--- START ---
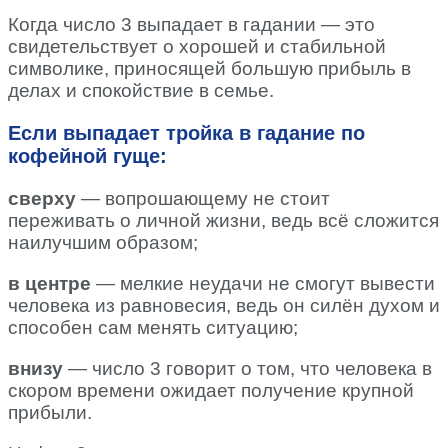
Когда число 3 выпадает в гадании — это
свидетельствует о хорошей и стабильной
символике, приносящей большую прибыль в
делах и спокойствие в семье.
Если выпадает тройка в гадание по
кофейной гуще:
сверху
— вопрошающему не стоит
переживать о личной жизни, ведь всё сложится
наилучшим образом;
в центре
— мелкие неудачи не смогут вывести
человека из равновесия, ведь он силён духом и
способен сам менять ситуацию;
внизу
— число 3 говорит о том, что человека в
скором времени ожидает получение крупной
прибыли.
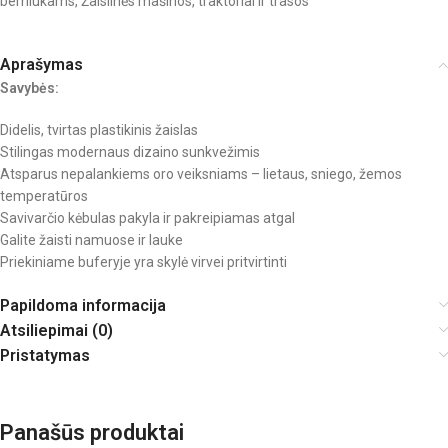
berniukams
,
Žaislinės mašinos, traktoriai ir trasos
Aprašymas
Savybės:
Didelis, tvirtas plastikinis žaislas
Stilingas modernaus dizaino sunkvežimis
Atsparus nepalankiems oro veiksniams – lietaus, sniego, žemos
temperatūros
Savivarčio kėbulas pakyla ir pakreipiamas atgal
Galite žaisti namuose ir lauke
Priekiniame buferyje yra skylė virvei pritvirtinti
Papildoma informacija
Atsiliepimai (0)
Pristatymas
Panašūs produktai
--- END ---
## Exercise aim:
Can you lay out every line of text read from the rows above as a numbered list, skipping blank lines and leaving the pictures out?

## Task solution:
1. Когда число 3 выпадает в гадании — это
2. свидетельствует о хорошей и стабильной
3. символике, приносящей большую прибыль в
4. делах и спокойствие в семье.
5. Если выпадает тройка в гадание по
6. кофейной гуще:
7. сверху
8. — вопрошающему не стоит
9. переживать о личной жизни, ведь всё сложится
10. наилучшим образом;
11. в центре
12. — мелкие неудачи не смогут вывести
13. человека из равновесия, ведь он силён духом и
14. способен сам менять ситуацию;
15. внизу
16. — число 3 говорит о том, что человека в
17. скором времени ожидает получение крупной
18. прибыли.
19. berniukams
20. ,
21. Žaislinės mašinos, traktoriai ir trasos
22. Aprašymas
23. Savybės:
24. Didelis, tvirtas plastikinis žaislas
25. Stilingas modernaus dizaino sunkvežimis
26. Atsparus nepalankiems oro veiksniams – lietaus, sniego, žemos
27. temperatūros
28. Savivarčio kėbulas pakyla ir pakreipiamas atgal
29. Galite žaisti namuose ir lauke
30. Priekiniame buferyje yra skylė virvei pritvirtinti
31. Papildoma informacija
32. Atsiliepimai (0)
33. Pristatymas
34. Panašūs produktai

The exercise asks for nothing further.